Ó 2004, S. D. Cochran. All rights reserved.

MEASUREMENT ERROR

  1. So far we have learned a few key concepts that are relevant to this next section 

  1. We've started to think about distributions  

  1. Sample distributions--the collections of values we observe in our sample

  2. Normal distribution--the probability density curve 

  1. These distributions have a central point, a middle, that we can define in various ways

  2. These distributions have variability around the middle point--the spread, the variance 

  1. Now we are going to carry the idea of distributions, or uncertainty, a step further. Whenever we measure or observe something, the value we obtain can also be thought of as an element in a distribution of all the possible observations that we might have made 

  1. In that hypothetical distribution, there is a central point

  2. Like all distributions, there is also variability 

  1. Statisticians also think about their observations, or measurements, as having three components. 

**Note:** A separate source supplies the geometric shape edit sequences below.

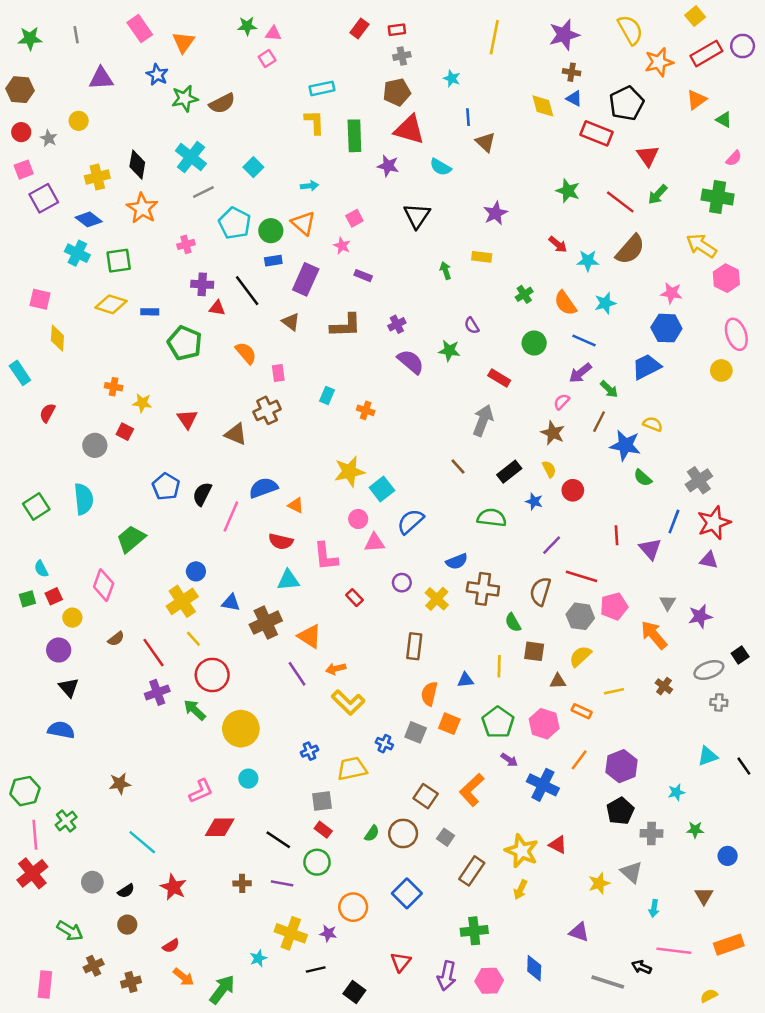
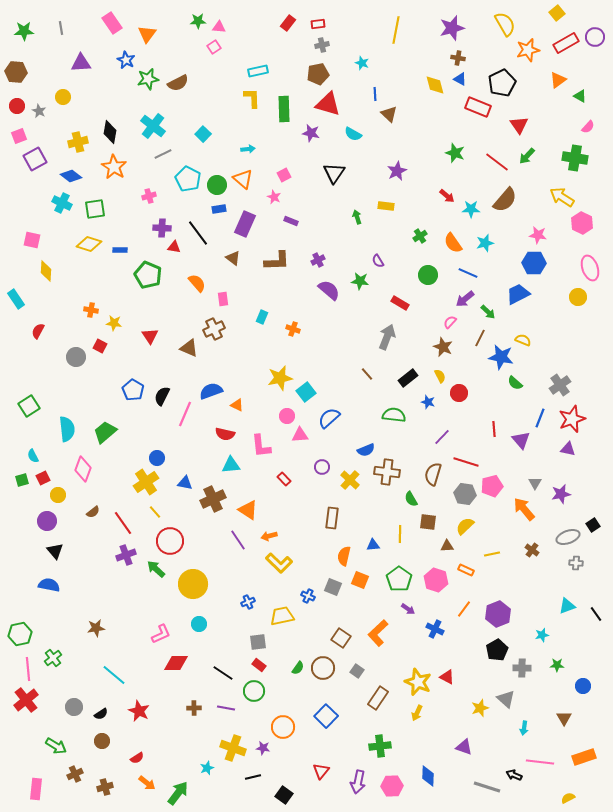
cyan semicircle: (84, 499) -> (67, 429), moved
blue cross: (543, 785) -> (435, 629), size x0.7

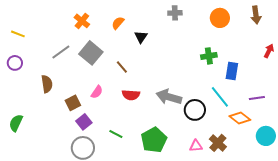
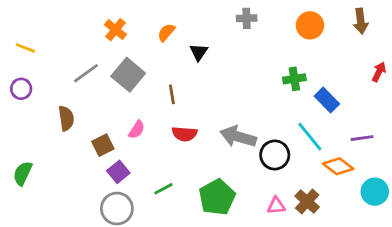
brown line: (122, 67) -> (172, 94), turned 32
blue rectangle: (232, 71) -> (327, 100), turned -54
green line: (116, 134) -> (163, 189), turned -56

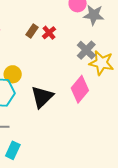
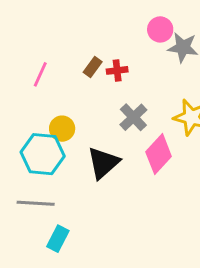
red cross: (49, 33) -> (117, 70), turned 32
gray cross: (86, 50) -> (133, 117), moved

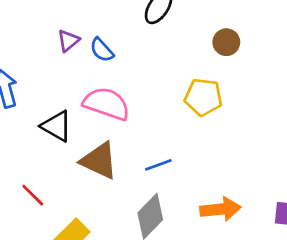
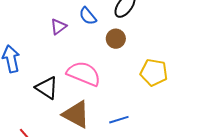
brown circle: (226, 42) -> (116, 39), moved
blue semicircle: (102, 50) -> (88, 16), moved

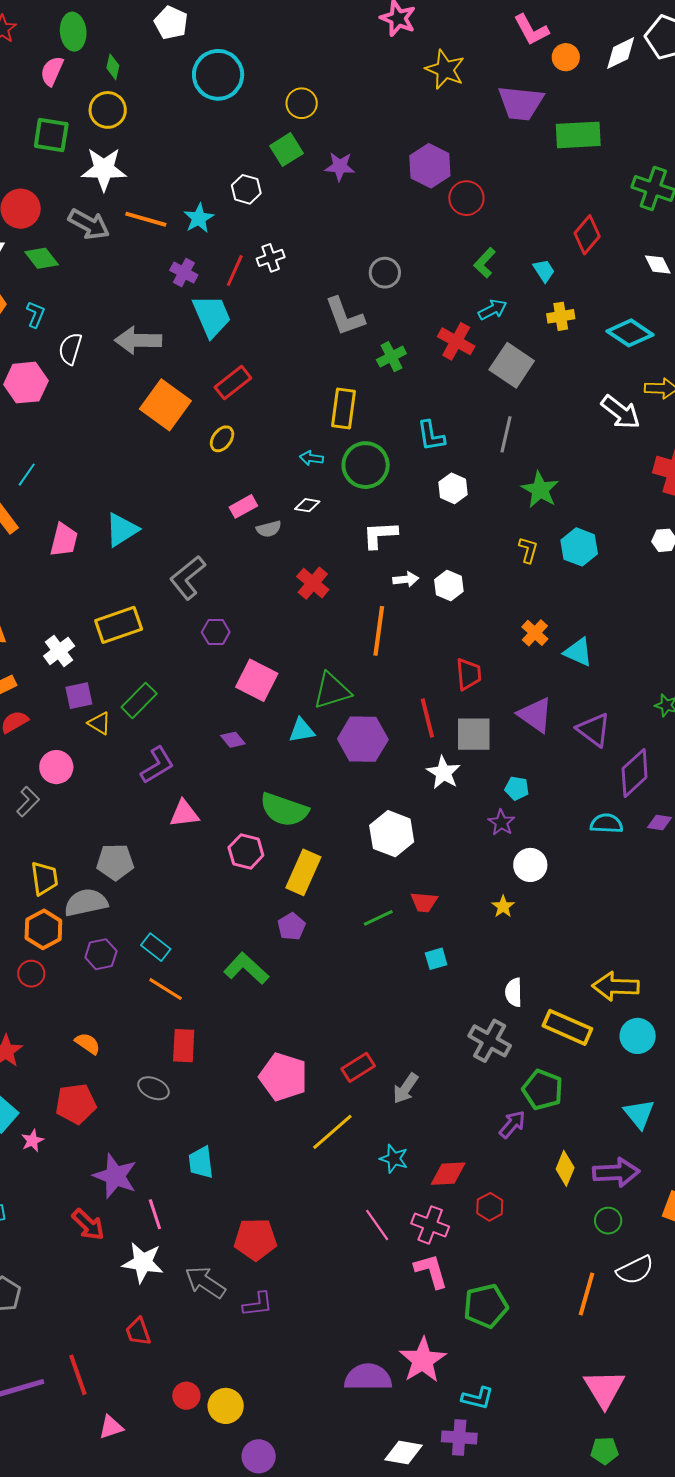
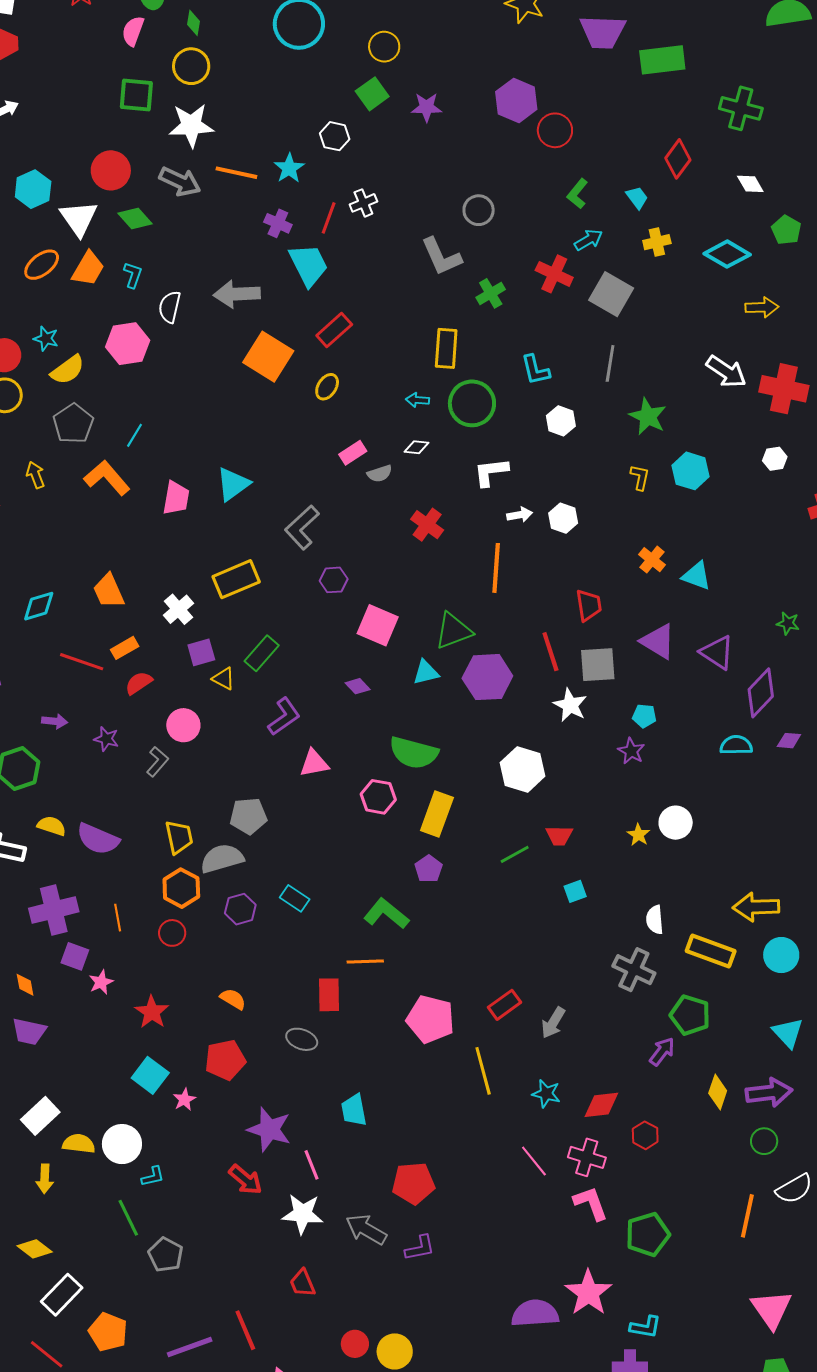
white arrow: (621, 412) -> (726, 372), moved
white circle: (530, 865) -> (676, 823), moved
orange line: (166, 989) -> (365, 962), moved, turned -30
yellow line: (332, 1132) -> (483, 1071), turned -60

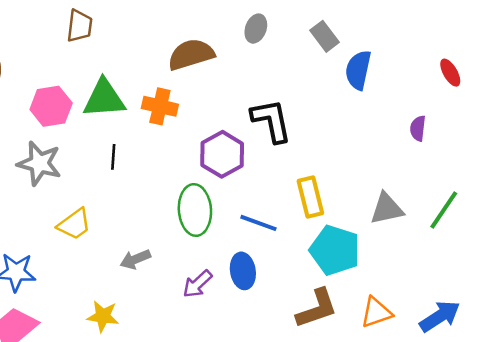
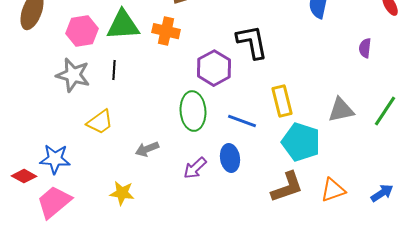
black line: (113, 157) -> (114, 70), moved
blue arrow: (440, 316) -> (382, 193), size x0.7

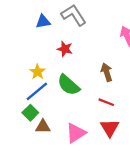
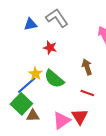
yellow star: (37, 72) -> (35, 74), moved
green square: (30, 113) -> (21, 104), size x1.5
red triangle: (110, 128) -> (80, 117), moved

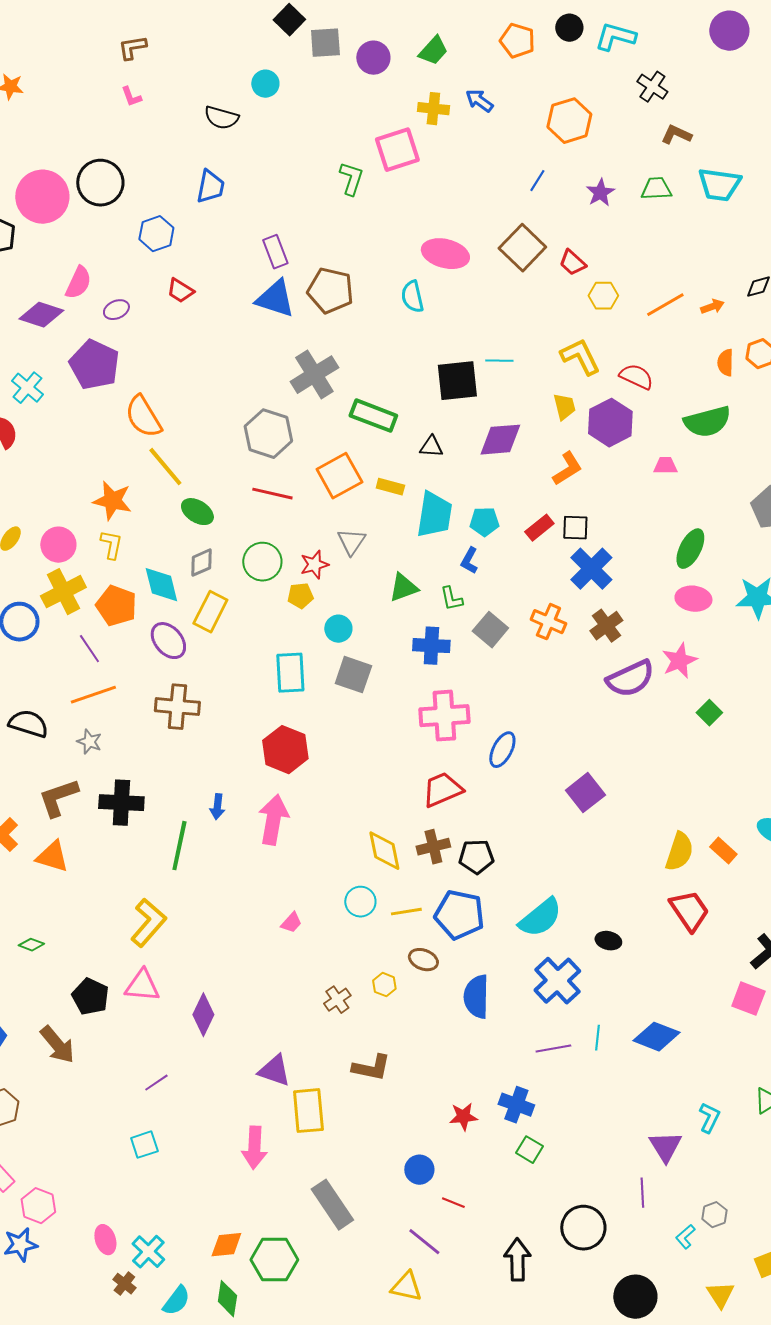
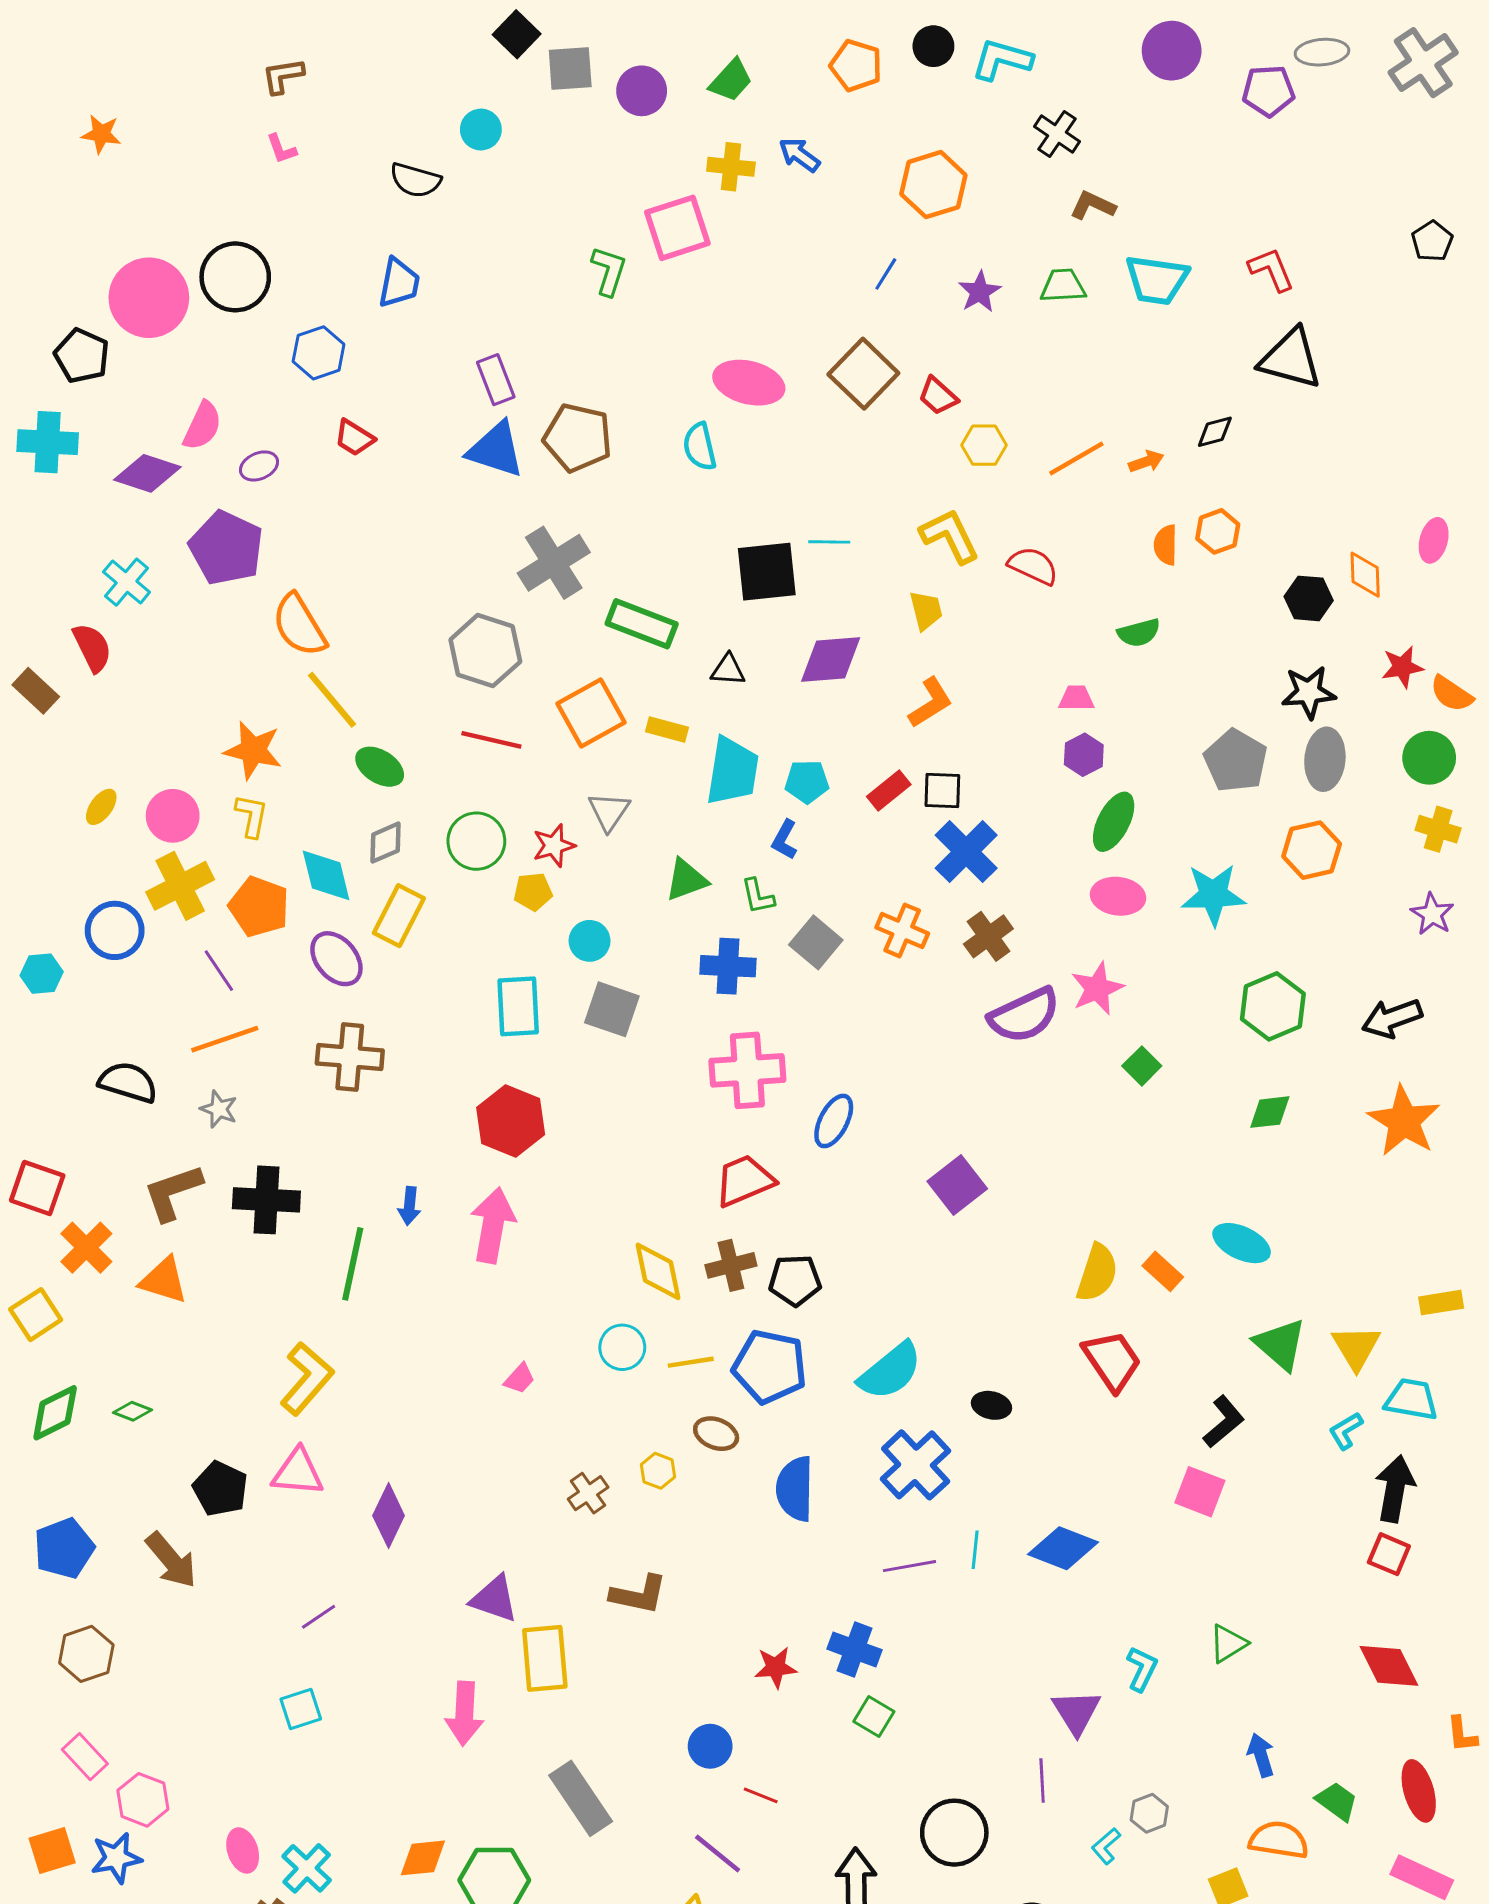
green semicircle: (707, 422) -> (1139, 633), size x0.6
purple hexagon: (610, 423) -> (1084, 755), moved, size x0.6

Observed score = True value + Chance Error + Bias 

  1. The first part is true score--the part of some observed value that is absolutely real 

  2. The second part is chance error 

  1. These are differences that tend to show variation around a central point; the central point is the true score--if we measure something repeatedly we won't get the same answer but it will be centered around a particular score

  2. Chance error is bidirectional--the pertubations it causes both inflate and deflate the observed score

  3. Chance error itself can be thought of as having its own distribution

  1. Sometimes error in a measurement is large, sometimes small

  2. Sometimes it adds, sometimes it subtracts

  3. You can think of the size of a chance error as a deviation from no error at all

  1. Observed scores in a distribution that are very far from the average of the distribution are referred to as outliers

  1. Outliers have a disproportionate effect and so statisticians disagree over whether or not outliers should be thrown out

  2. Example: Imagine you are asked to sprint a 100 yard dash 10 times. 9 of the 10 times go just fine, you come in somewhere between 13 and 17 seconds. Once you trip and fall, skin your knee, and take 5 minutes to get across the finish line. The time for that trial is an outlier. Should we include it. Some would argue that it reflects the total range of your performance and it should be included. Some would argue that it is such an aberration that to include distorts your true performance capabilities in the 100 yard dash.

  3. There is no hard and fixed rule

  1. The third part of an observed value is bias or systematic error

  1. Bias is unidirectional

  2. Positive bias inflates a score

  3. Negative bias decreases a score

  4. Example: Imagine that we measure inches with a ruler that is mismarked so that 13 inches is indicated as being 12 inches. The bias is one inch. Every measurement using that ruler will biased by the same amount in the same direction.